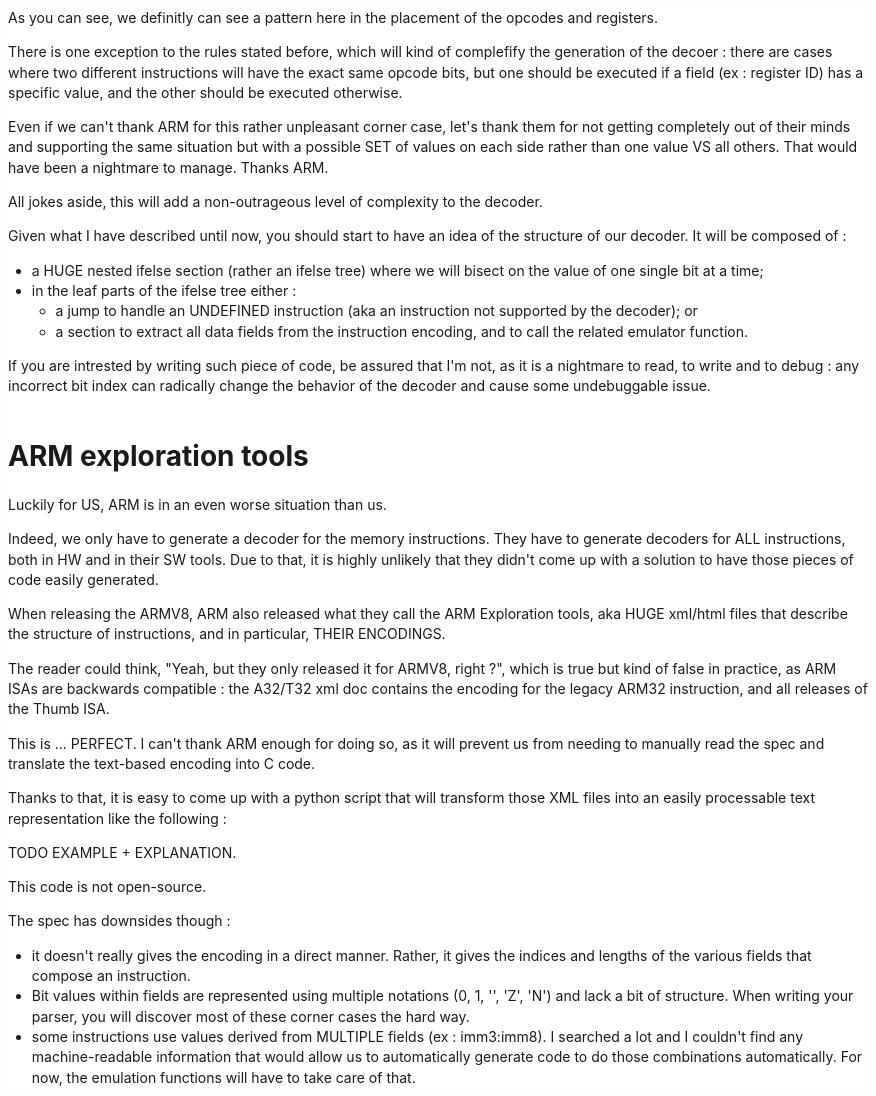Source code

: As you can see, we definitly can see a pattern here in the placement of the opcodes and registers.


There is one exception to the rules stated before, which will kind of complefify the generation of the decoer : there are cases where two different instructions will have the exact same opcode bits, but one should be executed if a field (ex : register ID) has a specific value, and the other should be executed otherwise.

Even if we can't thank ARM for this rather unpleasant corner case, let's thank them for not getting completely out of their minds and supporting the same situation but with a possible SET of values on each side rather than one value VS all others. That would have been a nightmare to manage. Thanks ARM.

All jokes aside, this will add a non-outrageous level of complexity to the decoder. 

Given what I have described until now, you should start to have an idea of the structure of our decoder. It will be composed of :
- a HUGE nested ifelse section (rather an ifelse tree)  where we will bisect on the value of one single bit at a time;
- in the leaf parts of the ifelse tree either : 
  - a jump to handle an UNDEFINED instruction (aka an instruction not supported by the decoder); or
  - a section to extract all data fields from the instruction encoding, and to call the related emulator function.

If you are intrested by writing such piece of code, be assured that I'm not, as it is a nightmare to read, to write and to debug : any incorrect bit index can radically change the behavior of the decoder and cause some undebuggable issue.

# ARM exploration tools

Luckily for US, ARM is in an even worse situation than us.

Indeed, we only have to generate a decoder for the memory instructions. They have to generate decoders for ALL instructions, both in HW and in their SW tools. Due to that, it is highly unlikely that they didn't come up with a solution to have those pieces of code easily generated.

When releasing the ARMV8, ARM also released what they call the ARM Exploration tools, aka HUGE xml/html files that describe the structure of instructions, and in particular, THEIR ENCODINGS.

The reader could think, "Yeah, but they only released it for ARMV8, right ?", which is true but kind of false in practice, as ARM ISAs are backwards compatible : the A32/T32 xml doc contains the encoding for the legacy ARM32 instruction, and all releases of the Thumb ISA.

This is ... PERFECT. I can't thank ARM enough for doing so, as it will prevent us from needing to manually read the spec and translate the text-based encoding into C code.

Thanks to that, it is easy to come up with a python script that will transform those XML files into an easily processable text representation like the following : 

TODO EXAMPLE + EXPLANATION.

This code is not open-source.

The spec has downsides though : 
- it doesn't really gives the encoding in a direct manner. Rather, it gives the indices and lengths of the various fields that compose an instruction.
- Bit values within fields are represented using multiple notations (0, 1, '', 'Z', 'N') and lack a bit of structure. When writing your parser, you will discover most of these corner cases the hard way.
- some instructions use values derived from MULTIPLE fields (ex : imm3:imm8). I searched a lot and I couldn't find any machine-readable information that would allow us to automatically generate code to do those combinations automatically. For now, the emulation functions will have to take care of that.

Activity —
Rewrite the material above, swapping every "nightmare" for "headache" and changing nothing else. Leave the pictures out.

Task output —
Source code

: As you can see, we definitly can see a pattern here in the placement of the opcodes and registers.


There is one exception to the rules stated before, which will kind of complefify the generation of the decoer : there are cases where two different instructions will have the exact same opcode bits, but one should be executed if a field (ex : register ID) has a specific value, and the other should be executed otherwise.

Even if we can't thank ARM for this rather unpleasant corner case, let's thank them for not getting completely out of their minds and supporting the same situation but with a possible SET of values on each side rather than one value VS all others. That would have been a headache to manage. Thanks ARM.

All jokes aside, this will add a non-outrageous level of complexity to the decoder. 

Given what I have described until now, you should start to have an idea of the structure of our decoder. It will be composed of :
- a HUGE nested ifelse section (rather an ifelse tree)  where we will bisect on the value of one single bit at a time;
- in the leaf parts of the ifelse tree either : 
  - a jump to handle an UNDEFINED instruction (aka an instruction not supported by the decoder); or
  - a section to extract all data fields from the instruction encoding, and to call the related emulator function.

If you are intrested by writing such piece of code, be assured that I'm not, as it is a headache to read, to write and to debug : any incorrect bit index can radically change the behavior of the decoder and cause some undebuggable issue.

# ARM exploration tools

Luckily for US, ARM is in an even worse situation than us.

Indeed, we only have to generate a decoder for the memory instructions. They have to generate decoders for ALL instructions, both in HW and in their SW tools. Due to that, it is highly unlikely that they didn't come up with a solution to have those pieces of code easily generated.

When releasing the ARMV8, ARM also released what they call the ARM Exploration tools, aka HUGE xml/html files that describe the structure of instructions, and in particular, THEIR ENCODINGS.

The reader could think, "Yeah, but they only released it for ARMV8, right ?", which is true but kind of false in practice, as ARM ISAs are backwards compatible : the A32/T32 xml doc contains the encoding for the legacy ARM32 instruction, and all releases of the Thumb ISA.

This is ... PERFECT. I can't thank ARM enough for doing so, as it will prevent us from needing to manually read the spec and translate the text-based encoding into C code.

Thanks to that, it is easy to come up with a python script that will transform those XML files into an easily processable text representation like the following : 

TODO EXAMPLE + EXPLANATION.

This code is not open-source.

The spec has downsides though : 
- it doesn't really gives the encoding in a direct manner. Rather, it gives the indices and lengths of the various fields that compose an instruction.
- Bit values within fields are represented using multiple notations (0, 1, '', 'Z', 'N') and lack a bit of structure. When writing your parser, you will discover most of these corner cases the hard way.
- some instructions use values derived from MULTIPLE fields (ex : imm3:imm8). I searched a lot and I couldn't find any machine-readable information that would allow us to automatically generate code to do those combinations automatically. For now, the emulation functions will have to take care of that.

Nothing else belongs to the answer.